━━ Text provided ━━
The "divine right of kings" is a faulty expression. The authority of kings is indeed divine, but so also is every authority in the world, whether it be that of a king, or the president of a republic; whether it be that of a governor, a judge, or a magistrate down even to a policeman or a taxgatherer; and, in other spheres, an officer of an army or a ship, or a foreman of labourers, a husband, a father, or a schoolmaster. All existent authority in the world is divine; and government in the present fallen state of man is a divine blessing. Man may abuse the authority entrusted to him, and for that will give account in the judgment. But the authority which he either uses or abuses is placed in his hand from above; and as long as it exists, cannot be disobeyed with impunity. The dogma that "power proceeds from the people," is a fallacy. Historically, it has not been the fact. Under a democratic government it may appear to be so, simply because God may permit that form of administering. His power; but in the history of mankind, democracy has been exceptional, and the prevailing governments of Christendom, excepting America and France, are even now, either of a mixed nature, or, as in Russia, autocratic. The case of Russia itself refutes the axiom. The population is over 125 millions; power is not with the people there, much less does it proceed from them; indeed, they are engaged in a frantic struggle to clutch it. British India contains one-seventh of the population of the globe. Does power inhere in its people? On the contrary, its millions have been controlled to the present time by a handful of Englishmen.
━━━
━━ Data excerpts ━━
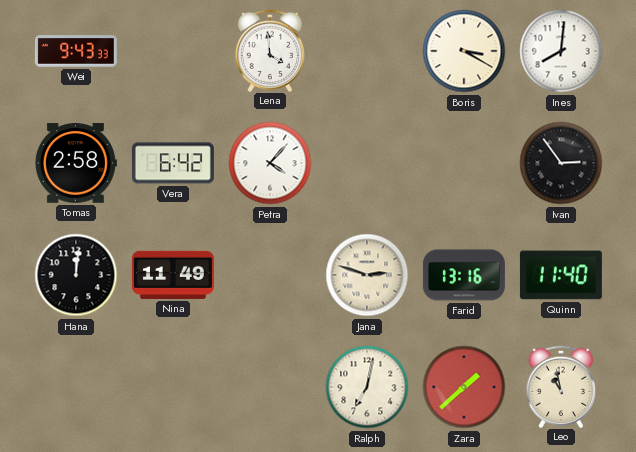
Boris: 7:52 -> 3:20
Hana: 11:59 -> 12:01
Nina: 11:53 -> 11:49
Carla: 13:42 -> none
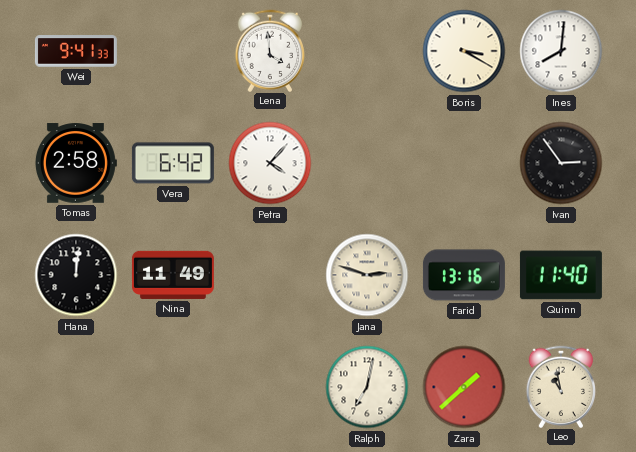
Wei: 9:43 -> 9:41
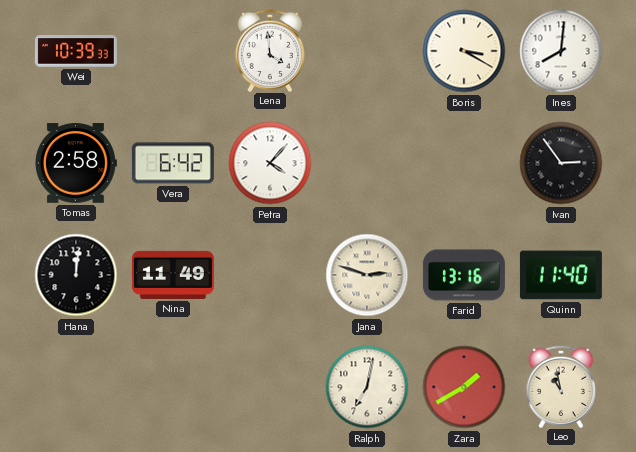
Wei: 9:41 -> 10:39
Zara: 1:38 -> 1:40
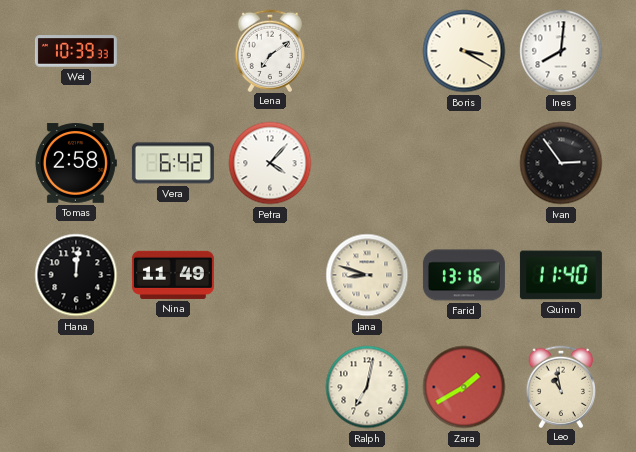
Lena: 3:59 -> 7:09
Jana: 2:48 -> 8:48
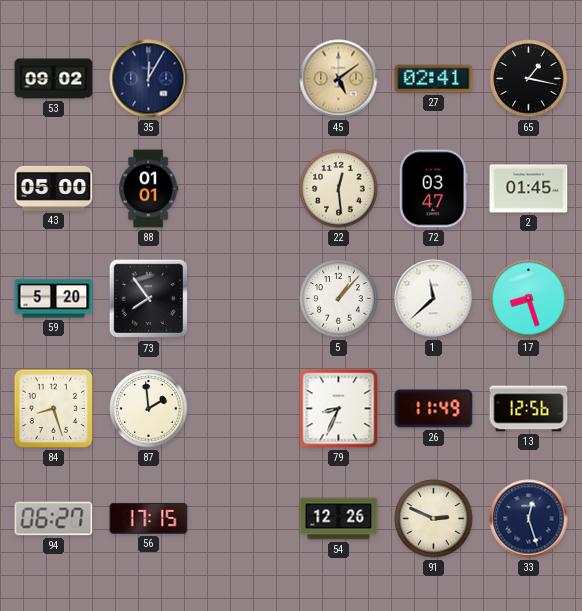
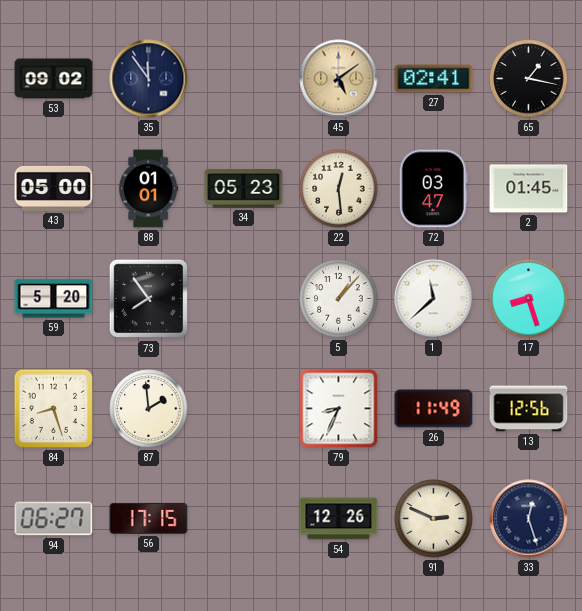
35: 12:05 -> 11:54
34: none -> 05:23
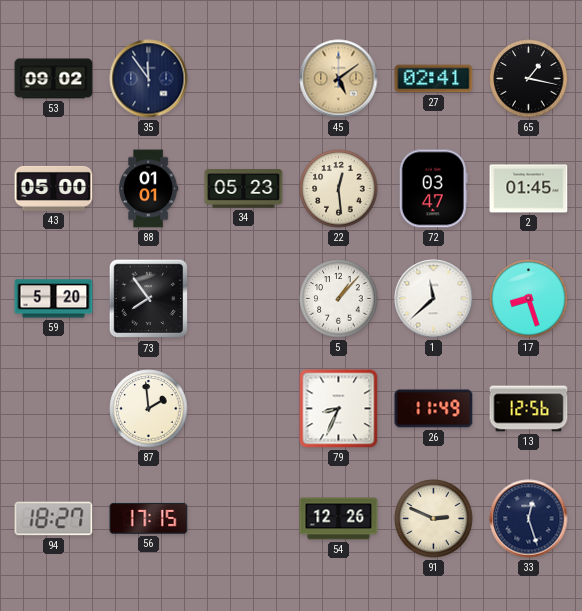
84: 8:27 -> none
94: 06:27 -> 18:27
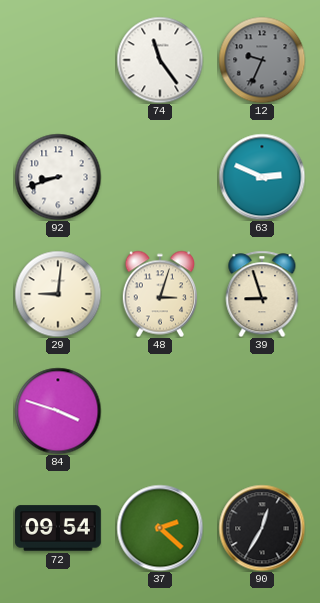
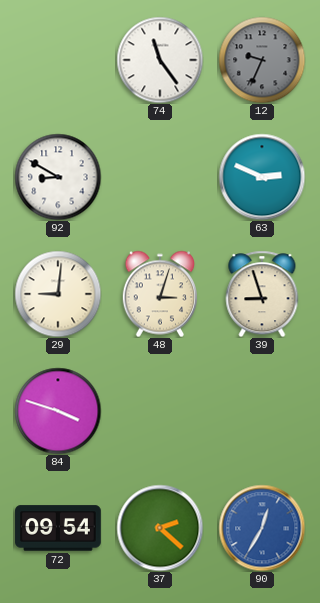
92: 8:42 -> 8:50
90 dial: black -> blue
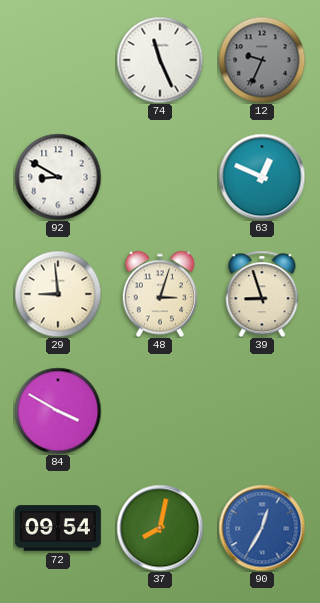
74: 11:24 -> 11:26
63: 2:49 -> 12:49
29: 9:01 -> 8:59
84: 3:48 -> 3:50
37: 2:22 -> 8:02
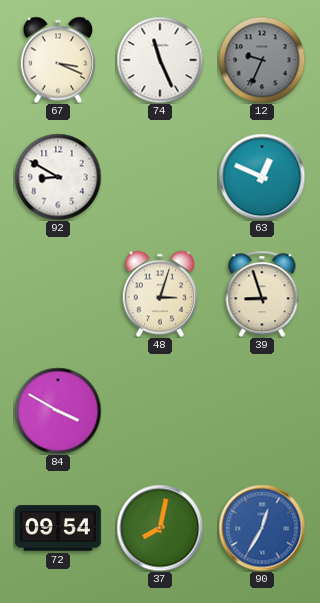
67: none -> 3:19
29: 8:59 -> none
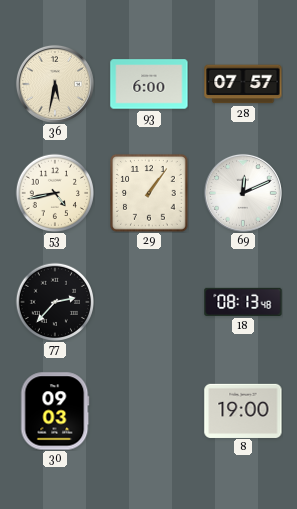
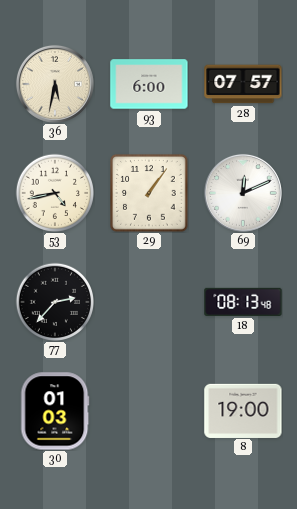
30: 09:03 -> 01:03
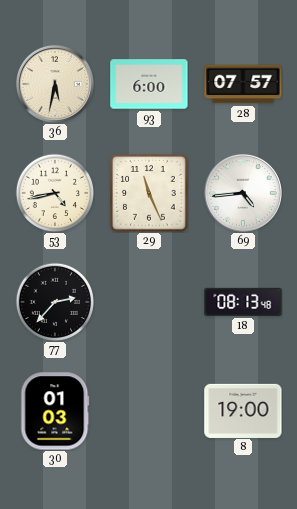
29: 1:06 -> 11:26
69: 12:11 -> 4:44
━━━
■ **What you are asked to do**
Please condense the paragraph of the passage on authority that begins "The 'divine right of kings' is a faulty expression," keeping its main points. The records aren't needed for this.

■ **Task solution**
The phrase "divine right of kings" is misleading. A king's authority is divine, but so is every authority: that of presidents, governors, judges, magistrates, policemen, and taxgatherers, as well as military and ship officers, foremen, husbands, fathers, and schoolmasters. Government is a divine blessing in man's fallen state. Those who abuse their authority will answer for it at the judgment, but authority comes from above and cannot be disobeyed with impunity while it exists.

The claim that "power proceeds from the people" is a fallacy and has not been historically true. It may seem true under democracy because God may permit that form of government, but democracy has been exceptional. Except for America and France, the governments of Christendom are mixed or, as in Russia, autocratic. Russia refutes the idea. Its more than 125 million people do not hold power and are struggling frantically to seize it. British India holds one-seventh of the world's population, yet a handful of Englishmen have controlled it.